SELECTED PASSAGE:

Four teenage refugees are in critical condition and more than a dozen others injured after violence broke out in Calais amid an increasingly desperate situation that has seen smuggling gangs, according to one charity, “pitting communities against each other”.
A 16-year-old Eritrean boy who was shot in the neck is among some 22 people in hospital following a series of clashes on Thursday. The fighting is said to have started among around 100 young Eritreans and 30 Afghans during food handouts, after gunshots were fired by a man believed to be a people smuggler.
Charities on the ground have said the incidents left unaccompanied minors as young as 13 with “nowhere to go” because the scrubland they had been sleeping on became too dangerous following the conflict.
France’s interior minister said it was a level of violence never seen before among refugees in the region, warning the situation had reached a point that was ”unbearable” for both refugees and residents. He said more police would be sent to Calais to crack down on criminal gangs.
A surge in refugee arrivals since Emmanuel Macron urged the UK to take in more unaccompanied minors last month has seen an already overwrought atmosphere riddled with tensions as displaced people hoped to be granted passage to Britain.
Margot Bernard, field coordinator for charity Safe Passage, said around 200 more refugees had arrived in the last two weeks, with tensions being exacerbated by a dearth of information and a “lack of action” by the French and UK governments.
“Conditions have been very difficult for months. The horrible living conditions have been creating tensions,” she told The Independent.
“Around 200 new people arrived in Calais in the two weeks after the Macron visit, most of whom has been in other parts of France. That created a lot of tension, and people were asking for information that no one had. We still don’t have clear information to give to people. We need to see some political action.”

PROBLEM STATEMENT: According to the article about violence in Calais, how many additional refugees did Margot Bernard say had arrived in the last two weeks? Rely only on the article about Calais, not on the records.

EXCERPTED DATA:

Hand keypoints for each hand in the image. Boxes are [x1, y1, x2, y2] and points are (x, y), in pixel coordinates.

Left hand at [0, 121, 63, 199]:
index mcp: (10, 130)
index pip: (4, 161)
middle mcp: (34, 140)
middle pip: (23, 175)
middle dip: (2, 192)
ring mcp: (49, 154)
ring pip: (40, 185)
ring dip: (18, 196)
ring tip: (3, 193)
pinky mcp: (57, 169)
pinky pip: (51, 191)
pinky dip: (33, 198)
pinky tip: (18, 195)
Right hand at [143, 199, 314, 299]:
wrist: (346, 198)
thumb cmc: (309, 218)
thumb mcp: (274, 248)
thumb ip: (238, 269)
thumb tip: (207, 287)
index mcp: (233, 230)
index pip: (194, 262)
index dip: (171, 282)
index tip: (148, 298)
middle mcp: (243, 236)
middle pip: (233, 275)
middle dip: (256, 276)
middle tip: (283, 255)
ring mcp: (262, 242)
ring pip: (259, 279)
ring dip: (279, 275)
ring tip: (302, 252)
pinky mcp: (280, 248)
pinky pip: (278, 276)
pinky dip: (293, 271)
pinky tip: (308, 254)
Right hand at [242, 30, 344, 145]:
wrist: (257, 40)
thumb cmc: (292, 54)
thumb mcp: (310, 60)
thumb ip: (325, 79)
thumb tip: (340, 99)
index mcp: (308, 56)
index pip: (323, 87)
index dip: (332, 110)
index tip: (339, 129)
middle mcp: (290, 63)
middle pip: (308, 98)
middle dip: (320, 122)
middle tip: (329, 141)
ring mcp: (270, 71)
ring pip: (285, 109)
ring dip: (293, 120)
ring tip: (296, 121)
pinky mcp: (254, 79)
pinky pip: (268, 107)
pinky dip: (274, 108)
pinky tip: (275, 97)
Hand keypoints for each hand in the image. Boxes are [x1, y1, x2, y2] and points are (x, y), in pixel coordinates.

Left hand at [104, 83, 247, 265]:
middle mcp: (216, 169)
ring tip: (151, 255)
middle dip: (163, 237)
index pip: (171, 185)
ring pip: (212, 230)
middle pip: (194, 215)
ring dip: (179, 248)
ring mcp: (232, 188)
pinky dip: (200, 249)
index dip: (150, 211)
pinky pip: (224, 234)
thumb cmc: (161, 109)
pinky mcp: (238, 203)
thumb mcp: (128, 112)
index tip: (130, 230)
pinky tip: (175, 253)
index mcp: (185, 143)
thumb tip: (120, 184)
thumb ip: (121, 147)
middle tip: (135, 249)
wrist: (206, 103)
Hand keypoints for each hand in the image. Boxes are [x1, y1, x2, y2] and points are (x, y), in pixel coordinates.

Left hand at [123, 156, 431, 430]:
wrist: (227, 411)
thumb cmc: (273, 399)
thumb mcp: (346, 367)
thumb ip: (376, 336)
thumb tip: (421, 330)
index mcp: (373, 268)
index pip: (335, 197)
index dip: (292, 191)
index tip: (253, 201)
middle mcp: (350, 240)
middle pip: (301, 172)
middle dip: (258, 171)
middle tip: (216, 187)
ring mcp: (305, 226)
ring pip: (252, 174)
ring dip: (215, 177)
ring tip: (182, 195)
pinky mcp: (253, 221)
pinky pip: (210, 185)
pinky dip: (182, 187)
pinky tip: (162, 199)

EXERCISE RESULT: Around 200 more refugees.